Sadewa menggelengkan kepalanya saat Wiga mengeluarkan spekulasi tentang dirinya dan penilayannya secara individual. "Harusnya lo bersyukur mamah gue datang dihidup lo membuat keluarga lo kembali utuh," Wiga menaikan satu alisnya bingung.
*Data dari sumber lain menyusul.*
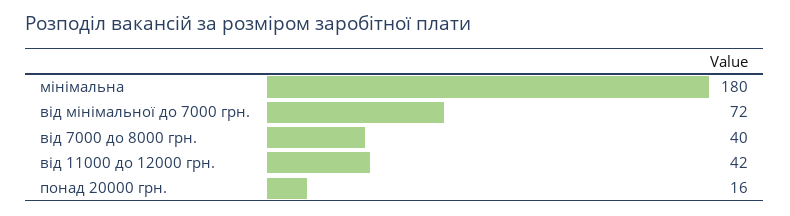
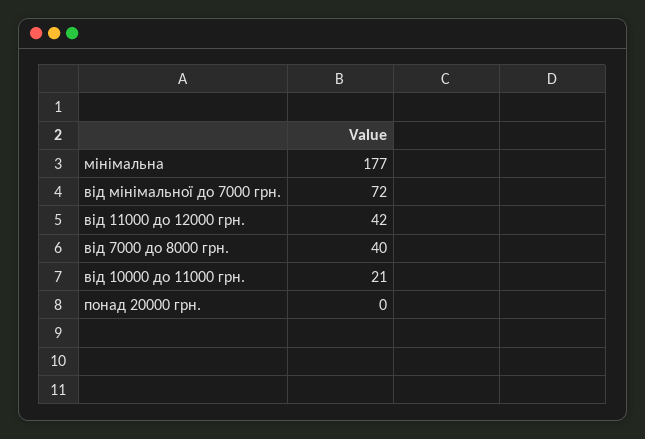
мінімальна: 180 -> 177
понад 20000 грн.: 16 -> 0
від 10000 до 11000 грн.: none -> 21

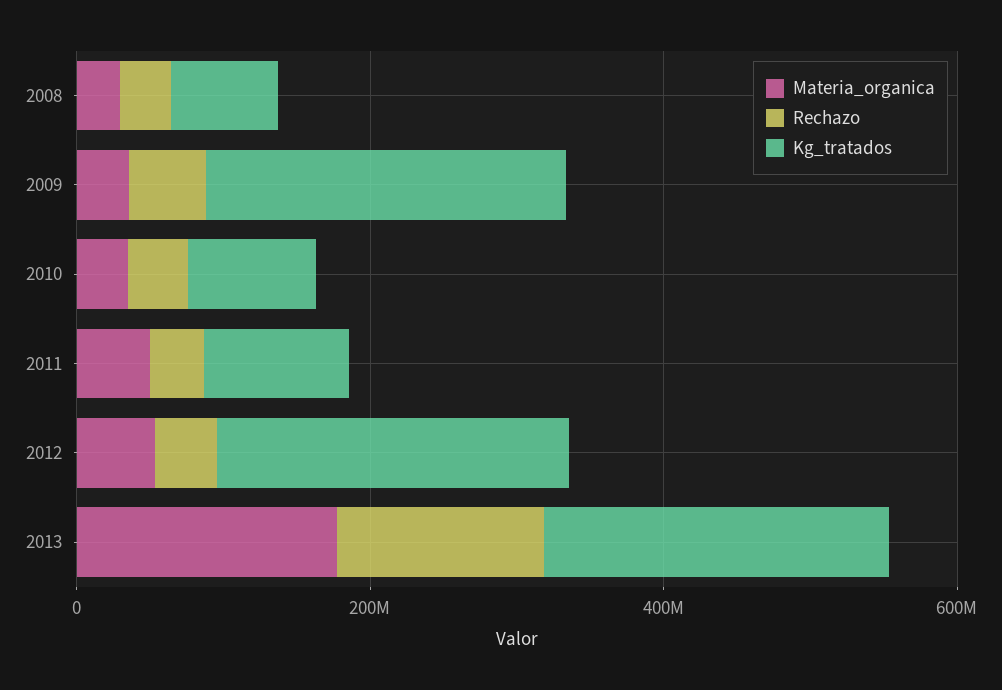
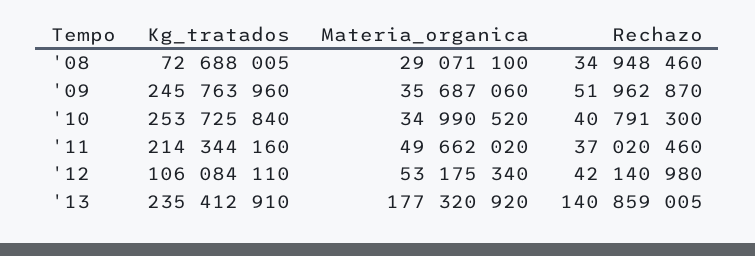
Kg_tratados, 2010: 100000000 -> 253725840
Kg_tratados, 2011: 100000000 -> 214344160
Kg_tratados, 2012: 250000000 -> 106084110

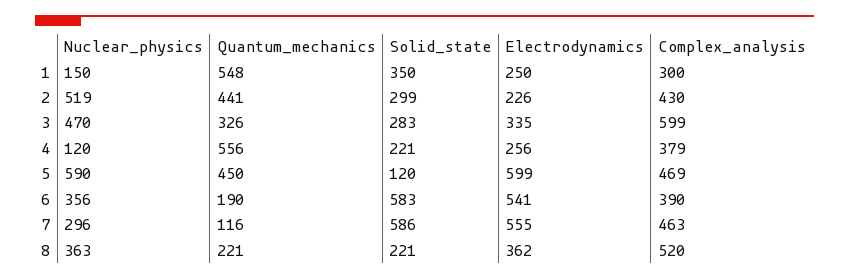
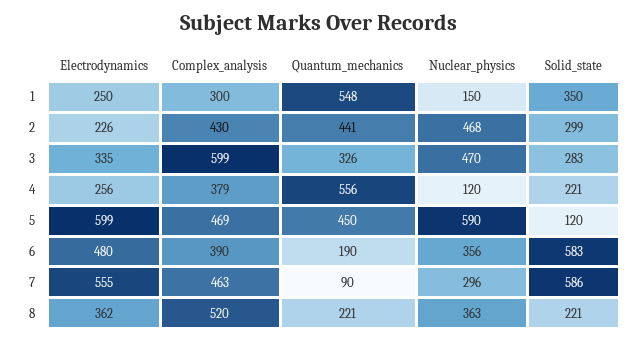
Nuclear_physics, 2: 519 -> 468
Electrodynamics, 6: 541 -> 480
Quantum_mechanics, 7: 116 -> 90

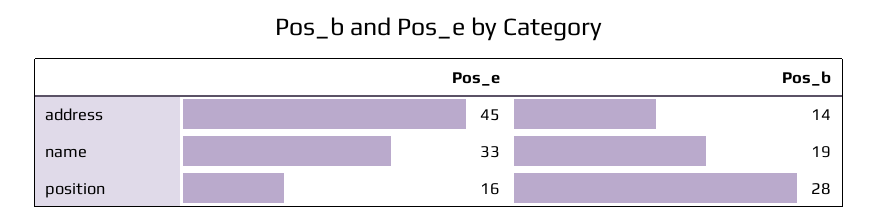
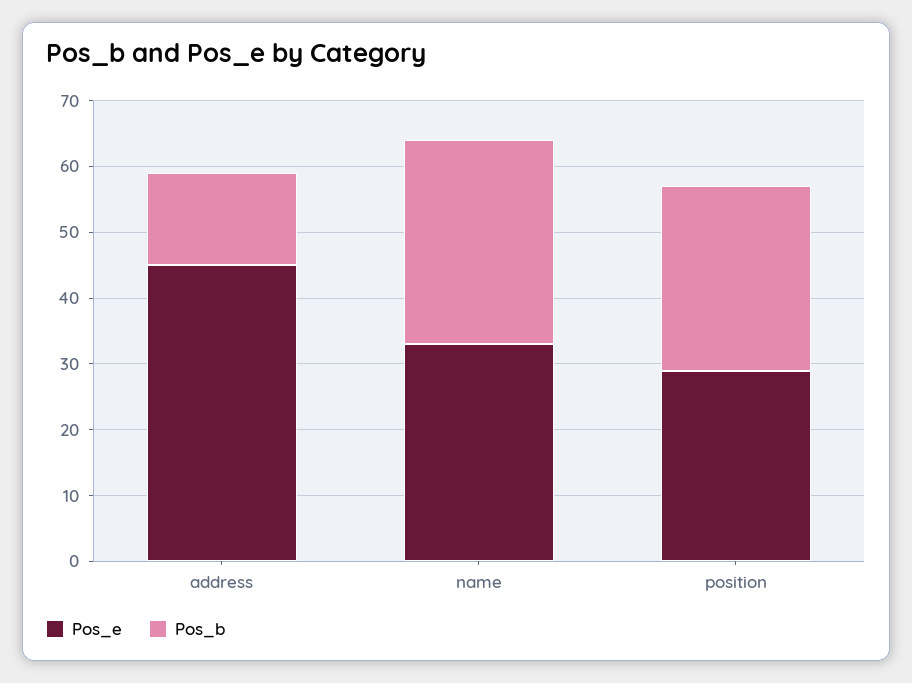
Pos_b, name: 19 -> 30
Pos_e, position: 16 -> 30

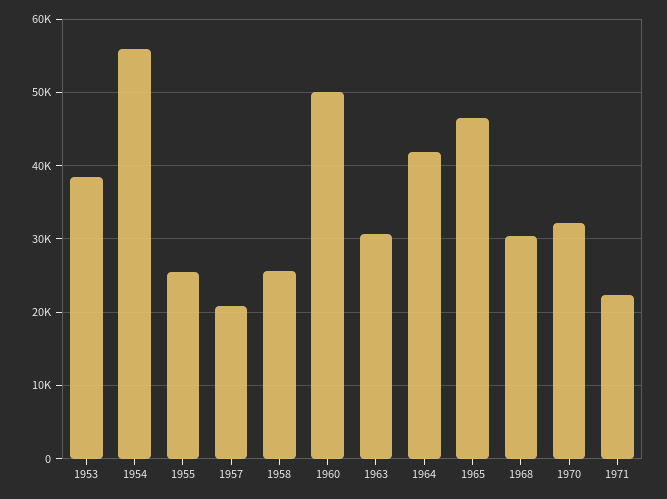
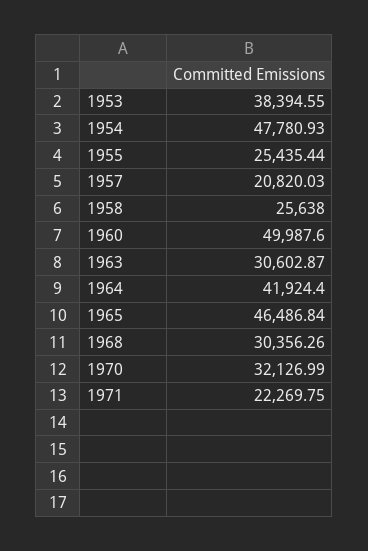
1954: 56000 -> 47780.93

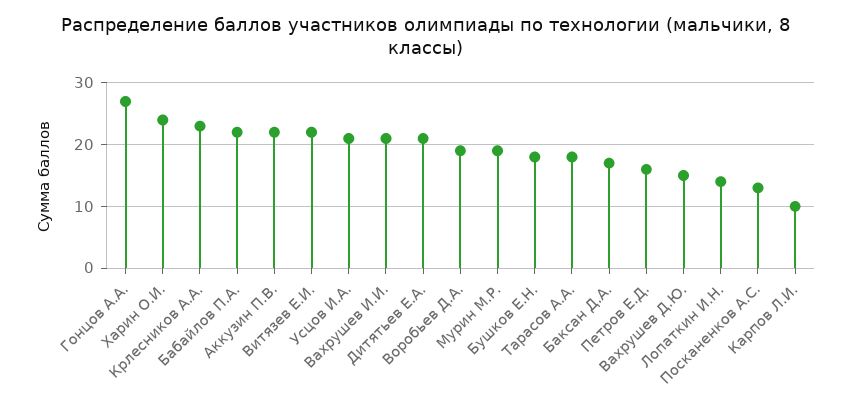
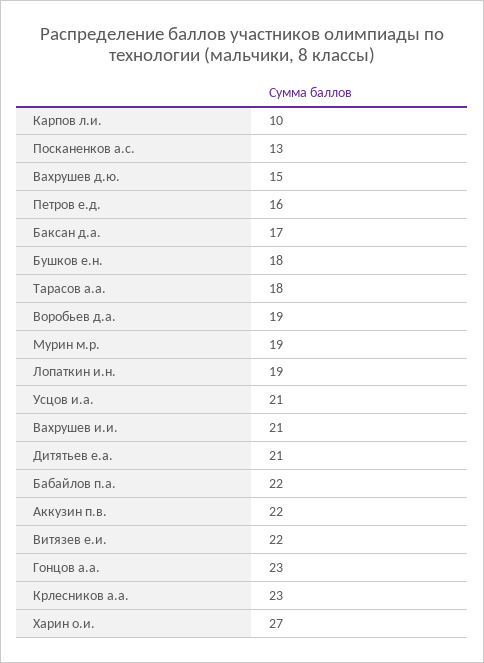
Гонцов А.А.: 27 -> 23
Харин О.И.: 24 -> 27
Лопаткин И.Н.: 14 -> 19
"Dari pada mamah lo ada dihidup gue, lebih baik gue enggak punya ibu pengganti selamanya. Sekarang lo bahagia kan keluarga lo utuh?" Wiga meremehkan Sadewa dengan ucapannya. "Stop cari muka depan gue, gue muak. Lo hidup buat diri lo sendiri, buat ayah lo yang selama ini lo cari dan buat keluarga lo yang selama ini lo harapkan. Itu hidup lo, jadi jangan usik gue dengan terus nasihati gue kalau gue tetap akan punya keluarga utuh. Bunda gue meninggal, dan mamah lo tetap aja mamah lo, dia enggak akan bisa jadi orang terhormat dihidup gue seperti apa yang bunda gue lakukan,"

Sadewa benar-benar memukul rahang Wiga karena habis kesabaran "MAU SAMPAI KAPAN SI LO ENGGAK EGOIS, DIA TETEP AYA--" bentakan Sadewa terhenti saat Wiga memukulnya balik tidak kalah keras.

"Jangan sok suci di depan gue, karena lo hidup gue berantakan. Apa belum puas lo ambil bunda gue dan sekarang lo ambil semua yang gue punya hah? gue kasih apa yang lo mau. Gue udah ikhlasin bunda, gue biarin ayah jadi milik lo seutuhnya. Apa itu masih kurang?" Sadewa tertegun saat Wiga menangis dengan matanya.

"Lo rusak hubungan gue sama Nita dan sekarang lo masih b aja nekat dapetin Salsha yang jelas-jelas udah punya pacar. Apa lo pikir saat lo jadi pahlawan di depan ayah hidup gue jadi bahagia?enggak! Justru lo memperbanyak masalah gue sama orang yang udah menampung gue hidup selama dua tahun ini bangsat," Wiga mengelap airmatanya yang terus menetes.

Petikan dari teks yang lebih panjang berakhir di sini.